Be sure to test the lighting cues to make sure the stage lighting does not wash out the video projector screen. Also, if you are having theatrical lighting trees brought in to light your stage, ask for "No Color Pink" and "No Color Blue" lighting gels instead of hard white light. Typically, you should have a warm color (pink) and a cool color (blue). This gives a more human skin tone look, not to mention your photos and video will look better. You will also want to consult with your videographer on the intensity of stage lighting and run a test beforehand.
Consider the attire of your speaker. A good lighting designer will be able to enhance the color of clothing worn onstage. The wrong lighting will completely change the color of clothing. I once wore a beautiful royal blue gown onstage and afterward an audience member told me they like the brown dress I was wearing!
If pipe and drape is used as your backdrop, consider using white.
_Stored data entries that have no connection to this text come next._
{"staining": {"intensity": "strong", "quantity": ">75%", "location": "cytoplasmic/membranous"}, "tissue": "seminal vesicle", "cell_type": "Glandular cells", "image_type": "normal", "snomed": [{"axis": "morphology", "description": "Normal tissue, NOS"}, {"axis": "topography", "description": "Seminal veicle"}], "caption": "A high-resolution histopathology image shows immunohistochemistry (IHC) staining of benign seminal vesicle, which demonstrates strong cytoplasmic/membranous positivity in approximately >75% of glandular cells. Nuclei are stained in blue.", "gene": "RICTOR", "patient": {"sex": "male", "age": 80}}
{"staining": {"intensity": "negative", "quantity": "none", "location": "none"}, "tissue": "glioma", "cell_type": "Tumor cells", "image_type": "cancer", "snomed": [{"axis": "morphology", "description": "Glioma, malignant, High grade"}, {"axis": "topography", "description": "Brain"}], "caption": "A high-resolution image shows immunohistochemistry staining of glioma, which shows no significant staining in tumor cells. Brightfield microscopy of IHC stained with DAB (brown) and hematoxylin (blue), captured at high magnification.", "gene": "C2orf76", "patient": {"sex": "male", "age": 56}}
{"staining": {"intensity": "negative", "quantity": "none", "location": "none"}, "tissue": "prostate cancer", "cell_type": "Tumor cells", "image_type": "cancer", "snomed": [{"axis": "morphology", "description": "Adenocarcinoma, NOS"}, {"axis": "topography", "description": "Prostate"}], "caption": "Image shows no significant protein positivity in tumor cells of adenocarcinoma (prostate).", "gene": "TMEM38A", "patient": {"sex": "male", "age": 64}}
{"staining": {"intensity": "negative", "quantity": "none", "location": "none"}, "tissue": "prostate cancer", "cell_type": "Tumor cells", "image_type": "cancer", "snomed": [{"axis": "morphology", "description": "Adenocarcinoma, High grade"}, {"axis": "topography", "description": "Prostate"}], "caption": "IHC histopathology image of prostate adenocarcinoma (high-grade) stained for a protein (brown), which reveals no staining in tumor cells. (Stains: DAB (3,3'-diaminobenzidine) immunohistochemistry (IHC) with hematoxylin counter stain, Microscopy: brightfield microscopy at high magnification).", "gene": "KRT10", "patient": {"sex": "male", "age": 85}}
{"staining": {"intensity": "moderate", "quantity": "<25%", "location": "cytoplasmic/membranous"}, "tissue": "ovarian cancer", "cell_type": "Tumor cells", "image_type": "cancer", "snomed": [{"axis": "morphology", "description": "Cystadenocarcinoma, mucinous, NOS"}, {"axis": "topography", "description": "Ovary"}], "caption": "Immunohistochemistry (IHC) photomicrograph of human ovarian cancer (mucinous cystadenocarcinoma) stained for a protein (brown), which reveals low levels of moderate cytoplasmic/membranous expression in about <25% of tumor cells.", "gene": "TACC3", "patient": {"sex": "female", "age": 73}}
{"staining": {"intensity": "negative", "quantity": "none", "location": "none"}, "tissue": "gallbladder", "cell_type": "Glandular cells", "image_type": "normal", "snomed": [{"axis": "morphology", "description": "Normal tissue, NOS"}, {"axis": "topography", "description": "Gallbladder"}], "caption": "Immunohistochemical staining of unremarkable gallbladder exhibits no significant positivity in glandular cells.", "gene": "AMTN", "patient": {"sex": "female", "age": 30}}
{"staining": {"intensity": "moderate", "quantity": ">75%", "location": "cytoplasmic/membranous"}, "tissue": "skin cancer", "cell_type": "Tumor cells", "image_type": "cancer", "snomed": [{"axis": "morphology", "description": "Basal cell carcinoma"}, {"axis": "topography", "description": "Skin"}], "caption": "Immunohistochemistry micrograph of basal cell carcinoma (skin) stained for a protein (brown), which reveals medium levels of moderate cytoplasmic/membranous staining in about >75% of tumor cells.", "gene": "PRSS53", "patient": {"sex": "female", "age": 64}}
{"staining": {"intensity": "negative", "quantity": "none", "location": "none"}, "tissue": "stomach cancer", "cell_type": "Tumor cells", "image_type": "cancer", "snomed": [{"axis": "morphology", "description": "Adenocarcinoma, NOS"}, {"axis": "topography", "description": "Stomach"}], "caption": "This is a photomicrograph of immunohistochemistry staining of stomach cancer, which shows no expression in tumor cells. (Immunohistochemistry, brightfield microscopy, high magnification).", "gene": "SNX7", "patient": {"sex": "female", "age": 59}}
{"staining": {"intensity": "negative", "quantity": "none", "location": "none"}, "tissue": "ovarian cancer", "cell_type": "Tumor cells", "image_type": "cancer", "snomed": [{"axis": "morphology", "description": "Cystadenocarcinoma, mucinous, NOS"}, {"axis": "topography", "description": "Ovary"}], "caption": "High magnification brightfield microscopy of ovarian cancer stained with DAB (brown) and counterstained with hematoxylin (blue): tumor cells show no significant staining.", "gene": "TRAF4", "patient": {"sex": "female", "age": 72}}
This gives you an open slate of color options. You also have the opportunity to change the color throughout the event. Depending on the opacity of the drape you select, you may be able to have the fixtures placed behind the drape for a cleaner stage picture.
The Follow Spot
A follow spot is a great way to enhance an entry and create a "Ta Da" moment. Be sure you know the dimensions of the room as a different fixture is used for a ballroom as opposed to a stadium distance. Check your sight lines - you may need to elevate your follow spot operator if you are in a ballroom setting.
In your eagerness to create the mood of the event. Don't forget to consider those at the event who will need to be reading. If you are hosting a lecture where folks will be taking notes, give them enough light to do so.
If you chose a dimmer setting during the entertainment, don't forget about your musicians. Many provide their own music stand lighting, however, you don't want to find out at the last minute that they can't see. Also, don't forget about backstage lighting if speakers or performers are entering from behind a curtain - direct the lighting away from your drape and cover with a dark lighting gel if necessary. Our group always travels with glow sticks to show entrance pathways, steps, etc.
The After Party
If your event culminates to a reception with dancing and music, you can go all out with lighting to inspire an energetic crowd. Moving, or color changing lights bring out energy. A disco ball with dim lighting is perfect for a first dance or slow dance. If your guests are hesitant to make their way to the dance floor, it could be that it is lit too brightly and the feel like they would be almost on a stage. Dimmer lighting for dancing makes your dancers feel less vulnerable.
- Always ease into lighting changes
- Be sure to connect your technical company with the venue to ensure the proper power sources and voltage are available.
- Consider faux candles for both safety and reusability. There are many realistic brands available.
- Try white table cloths and use wireless LEDs under tables
- White Christmas lights on indoor shrubbery creates an elegant effect - be sure to use lights with green cords instead of white.
- Test what it is like to be a guest at various seats in the room to be sure no one has a lighting fixture shining in their eye.
- Amber lighting creates warmth
- Blue lighting creates a cooler feel
Lacy Miller is an events and entertainment professional at SSL Entertainment and The Gracie & Lacy Show based in Charleston, SC.